Tapestry + Capri deal gets the go-ahead
After announcing an $8.5 billion merger last year, Tapestry (which owns Kate Spade and Coach), received regulatory clearance this week from the EU and Japan to acquire Capri Holdings—owner of brands including Versace and Michael Kors.
Why this matters: The US Federal Trade Commission hasn’t yet signed off on the deal; it’s probed for more information on the merger, which would significantly enhance Tapestry’s European luxury portfolio.

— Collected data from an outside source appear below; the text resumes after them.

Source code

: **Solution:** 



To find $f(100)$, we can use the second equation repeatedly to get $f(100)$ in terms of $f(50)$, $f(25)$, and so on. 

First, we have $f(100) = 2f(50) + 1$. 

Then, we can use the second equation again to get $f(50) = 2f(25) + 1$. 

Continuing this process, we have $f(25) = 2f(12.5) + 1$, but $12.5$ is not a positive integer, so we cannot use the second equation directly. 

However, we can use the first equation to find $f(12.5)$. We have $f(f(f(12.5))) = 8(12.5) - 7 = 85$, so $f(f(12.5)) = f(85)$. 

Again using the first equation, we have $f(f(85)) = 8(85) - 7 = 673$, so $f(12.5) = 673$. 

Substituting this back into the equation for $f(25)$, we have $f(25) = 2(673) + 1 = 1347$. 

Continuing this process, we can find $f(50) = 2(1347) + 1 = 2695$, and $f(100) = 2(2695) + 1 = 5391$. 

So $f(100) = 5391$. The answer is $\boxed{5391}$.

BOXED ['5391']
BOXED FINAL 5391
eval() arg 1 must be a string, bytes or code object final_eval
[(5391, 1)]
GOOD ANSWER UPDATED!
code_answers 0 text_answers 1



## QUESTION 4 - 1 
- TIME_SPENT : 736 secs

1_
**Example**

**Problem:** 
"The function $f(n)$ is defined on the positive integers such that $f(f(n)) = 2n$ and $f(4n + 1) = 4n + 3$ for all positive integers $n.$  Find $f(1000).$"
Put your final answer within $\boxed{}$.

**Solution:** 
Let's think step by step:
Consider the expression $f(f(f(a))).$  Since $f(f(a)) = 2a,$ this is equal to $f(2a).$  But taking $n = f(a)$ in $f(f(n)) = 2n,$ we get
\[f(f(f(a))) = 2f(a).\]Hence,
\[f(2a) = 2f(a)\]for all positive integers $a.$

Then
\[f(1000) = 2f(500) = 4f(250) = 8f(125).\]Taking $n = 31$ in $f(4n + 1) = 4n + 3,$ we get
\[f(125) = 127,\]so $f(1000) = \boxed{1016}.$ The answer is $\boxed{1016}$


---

In fact, its goal is to compete with French luxury conglomerate LVMH.
LVMH will weather luxury slump
Speaking of LVMH, it may have seemed immune to the luxury slowdown until now, but the mega luxury conglomerate is starting to see some impact from reduced consumer spending. It announced a 2% YoY revenue decline in Q1. The retailer, however, seems undeterred, and is reportedly planning to weather the downturn instead of thinking about lowering prices.
Why this matters: LVMH may be new to luxury’s losing streak, but its biggest competitor, Kering, has been dealing with a slump for months, as some of its biggest brands, including Gucci, YSL, and Bottega Veneta, reported a drop in sales earlier this year.
Adidas reports increased demand for Yeezy
There was once a time, not so long ago, when Adidas worried about how it would get rid of its excess Yeezy inventory after cutting ties with singer Ye (formerly Kanye West) over his antisemitic remarks. Today, the retailer is seeing such strong demand for Yeezys, along with its classic sneakers, that it “raised its profit target for the year,” Bloomberg reported. In its Q1 earnings report, the German brand now estimates it’ll hit 700 million euros ($743 million) in operating profit, up from 500 million euros.
Why this matters: At one point, the retailer was said to be considering burning all of its Yeezy merch, although CEO Bjørn Gulden later said that wasn’t a sound solution. Instead, the company decided to donate some of the proceeds from Yeezy sales to organizations fighting antisemitism and racism.